New York Times reports U.S. government is splitting up KBR/Halliburton military contract monopoly in Iraq due to mismanagement and wasteful spending, rape, and electrocutions

Controversial Contractor’s Iraq Work Is Split Up

Published: May 24, 2008

WASHINGTON — Sometime soon, a group of American corporate executives and military leaders will quietly sit down and divide Iraq into three parts.

Their meeting will not have anything to do with Iraq’s national sovereignty, but instead will involve slicing up billions of dollars in work for the defense contractors that support the American military’s presence in the country.

For the first time since the war began, the largest single Pentagon contract in Iraq is being divided among three companies, ending the monopoly held by KBR, the Houston-based corporation that has been accused of wasteful spending and mismanagement and of exploiting its political ties to Vice President Dick Cheney.

Yet even as the Pentagon begins to pull apart the enormous KBR contract, critics warn that the new three-company deal could actually result in higher costs for American taxpayers and weak oversight by the military. In fact, under the new deal, KBR and the two other companies could actually make more than three times as much as KBR has been paid each year since the war began.

Last month the Pentagon awarded the companies pieces of a new contract to provide food, shelter and basic services for American soldiers, a 10-year, $150 billion deal that stretches far beyond the final days of the Bush administration. KBR will still get a sizable chunk of the business, but now it will have to share the work with Fluor Corporation and DynCorp International.

Army officials and executives of the three companies are planning to meet in the next few weeks to start the complex process of breaking up KBR’s sprawling operations in Iraq.

KBR, previously a subsidiary of Halliburton, once headed by Mr. Cheney, has collected more than $24 billion since the war began. It has 40,000 employees in Iraq and 28,000 more in Afghanistan and Kuwait.

But KBR has come under fire from Congress and Pentagon auditors for complaints ranging from making more than $200 million in excessive charges, including meals never served to soldiers, to delivering unsafe water to American troops to doing little to prevent sexual assaults of its female employees, often by their KBR co-workers.

Army officials acknowledge that they were under intense pressure from Capitol Hill to give KBR some competition, yet leading Democratic lawmakers and other critics say the new contract will merely paper over the fundamental problems that stem from the Pentagon’s heavy dependence on outside contractors in Iraq.

“This is just another verse in the same old song,” said Senator Byron L. Dorgan, a Democrat from North Dakota who is one of the leading Congressional critics of KBR and other major defense contractors. “It appears to me that this is a broken process.”

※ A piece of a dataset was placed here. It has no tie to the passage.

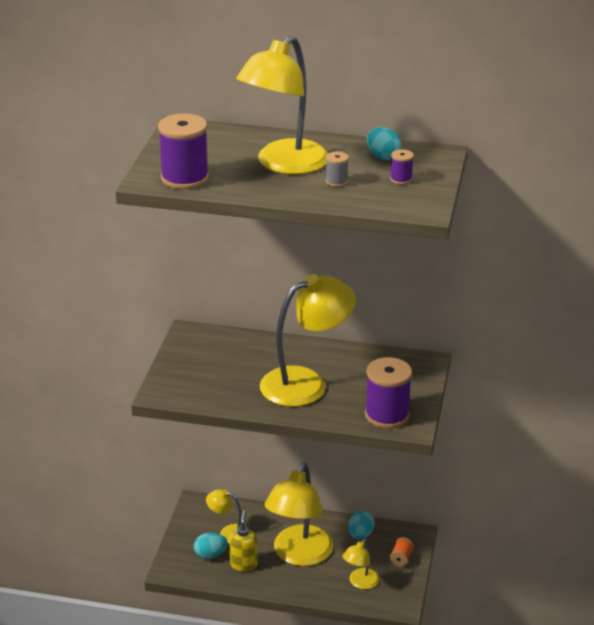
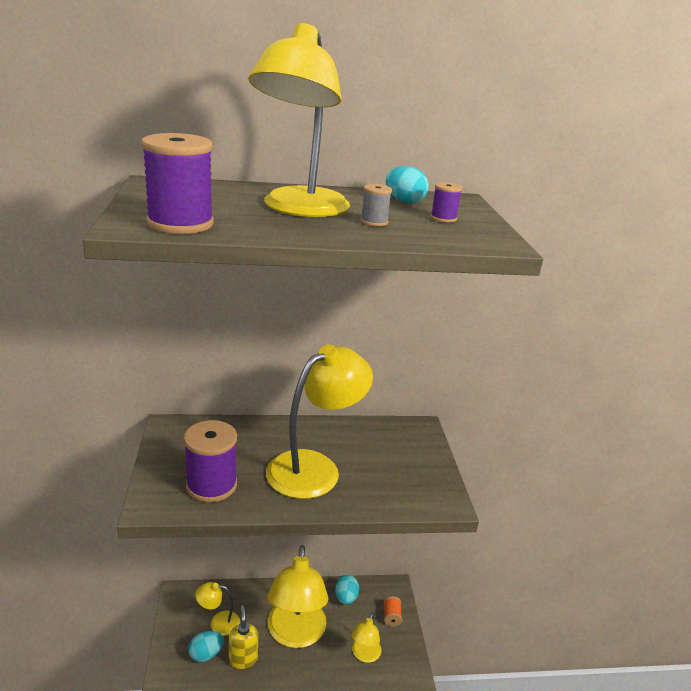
camera: 20 degrees left, 5 degrees down
(387, 415) = (415, 492): purple spool -> purple spool (211, 485)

Critics also say they doubt that the new contract will result in significant cost savings or better services for soldiers in Iraq. The Army has built into the deal the potential for larger profits for the contractors than existed under the prior contract, and it plans to outsource much of the management and oversight of the contractors to yet another company, Serco Inc., for $59 million.

“This new contract sounds good, they are splitting it up, but there are serious flaws, including what looks like outsourcing oversight,” said Dina Rasor, an investigator and co-author of a book about contracting in Iraq. “And the size of the contract is enormous. When you think of these big, multibillion-dollar defense contracts and contractors, you think of companies like Lockheed, and you can see their big airplane plants. But what is KBR doing for all this money? They are slinging hash, washing laundry.”

Army officials said that they would not be able to actually shift work from KBR to the other companies until late this year, meaning that the change would be under way just as Americans are choosing a new president. The Army officials said the huge new multiyear contract for Iraq would not commit any new presidential administration to paying billions of dollars to defense contractors for services in Iraq if the new president decided to withdraw American troops.

It is not clear how the Pentagon will try to untangle KBR’s operations in Iraq to share them with DynCorp and Fluor. Lee Thompson, the executive director of the Logistics Civil Augmentation Program, as the program is called, said the Army would first try to split work in Kuwait among the three companies, and would then move on to Afghanistan and Iraq.

Even if the United States remains in Iraq long term, the contract could ultimately cost much less than $150 billion over 10 years, Mr. Thompson said. But after being caught off guard by the scale of the spending at the start of the war, the Army is building in a cushion this time, he said.

Army officials have been working for two years to undo KBR’s monopoly on business in Iraq.